Imagine a place in which instead of highways, trucks, cars, buses, taxis and motorcycles there are pedestrians and boats. Imagine a place in which you only walk, walk and walk, and ride boats. Imagine towns and cities connected through labyrinth-like streets and water canals linking all parts of land. Imagine a place where water is equally important to land, in fact, water is the core of the territory.
The Venice Lagoon is a geographical space that has the peculiarity of having water as the main feature of its territory. The landscape of the lagoon has been modified over hundreds of years to create an enclosed space from the Adriatic sea. During centuries, the water itself worked as a natural fortification system that safeguarded Venice's trade empire from its enemies. Between the 14th and 20th centuries, a system of fortifications was built throughout the lagoon.

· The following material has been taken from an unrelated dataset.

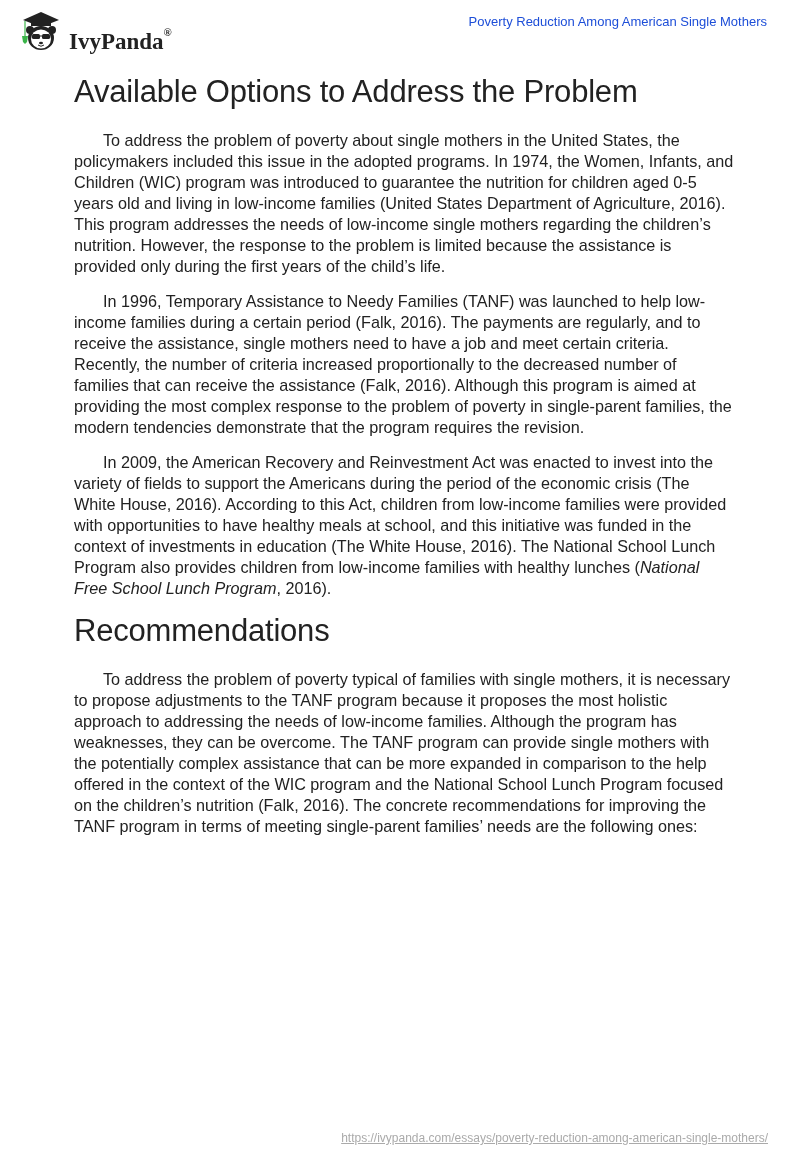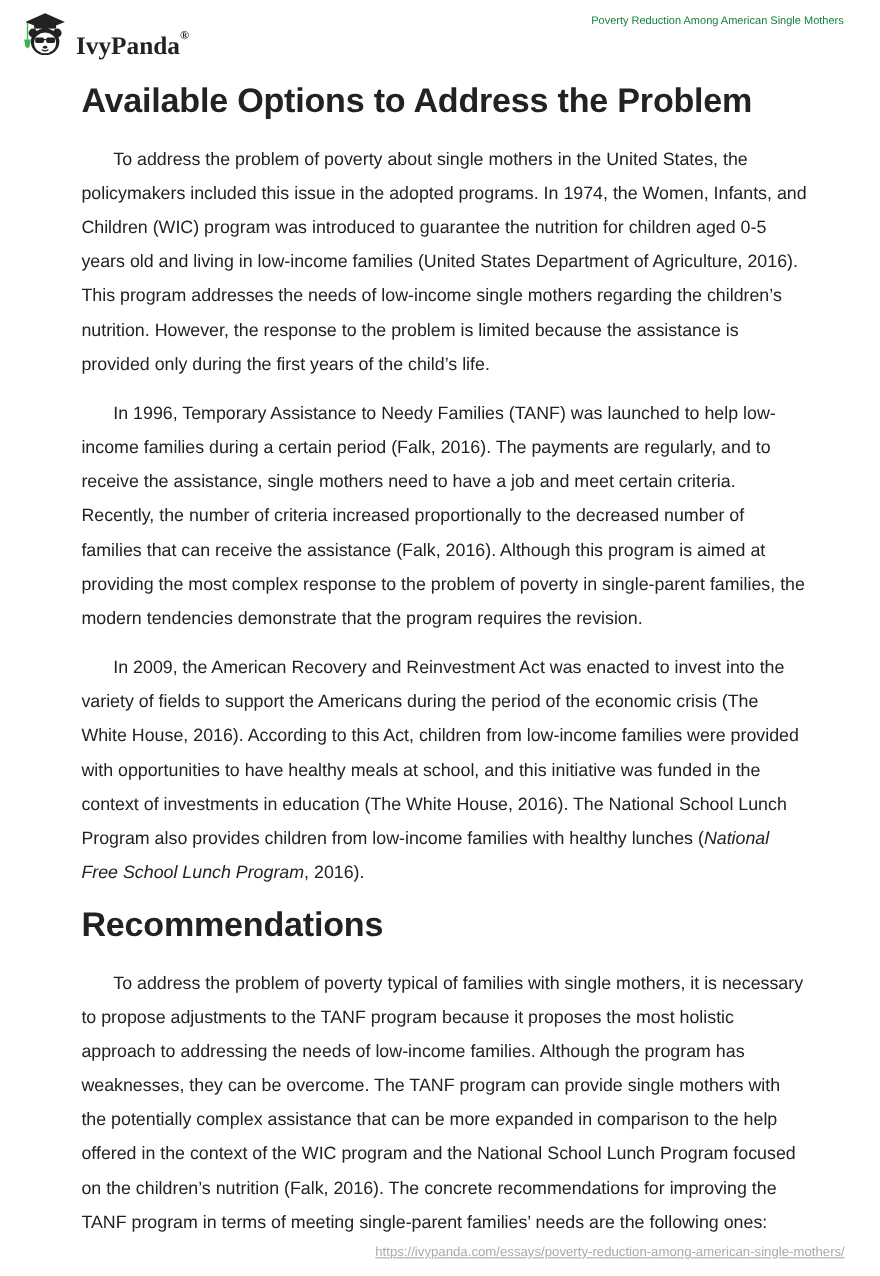"Poverty Reduction Among American Single" .doc-title { color: #15803d -> #1d4ed8; font-size: 10px -> 13px }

Besides the fortifications, the lagoon encompasses a system of islands made of man-made and natural sub-systems. Among them, there is an agricultural system that supplies the whole lagoon is located mainly in the island of Sant'Erasmos. A system of religious architecture that include monasteries, cathedrals and churches is spread out across the lagoon. A complex system of waterways and canals connects and gives shape to an aquatic urban grid. A public transportation system features the "vaporettos", the bus-boats that ride in water connecting the islands of the lagoon. An aqueduct network brings water from the "terraferma" to the islands.
Such a place with no cars, pavement, red lights or highways exist. The islands of Venice, Burano and Guidecca offer a unique urban experience in which being a pedestrian is not choice but fact. One experiences an urbanized landscape with the awareness of a natural environment that shapes all interactions. Those interactions are all mediated by water.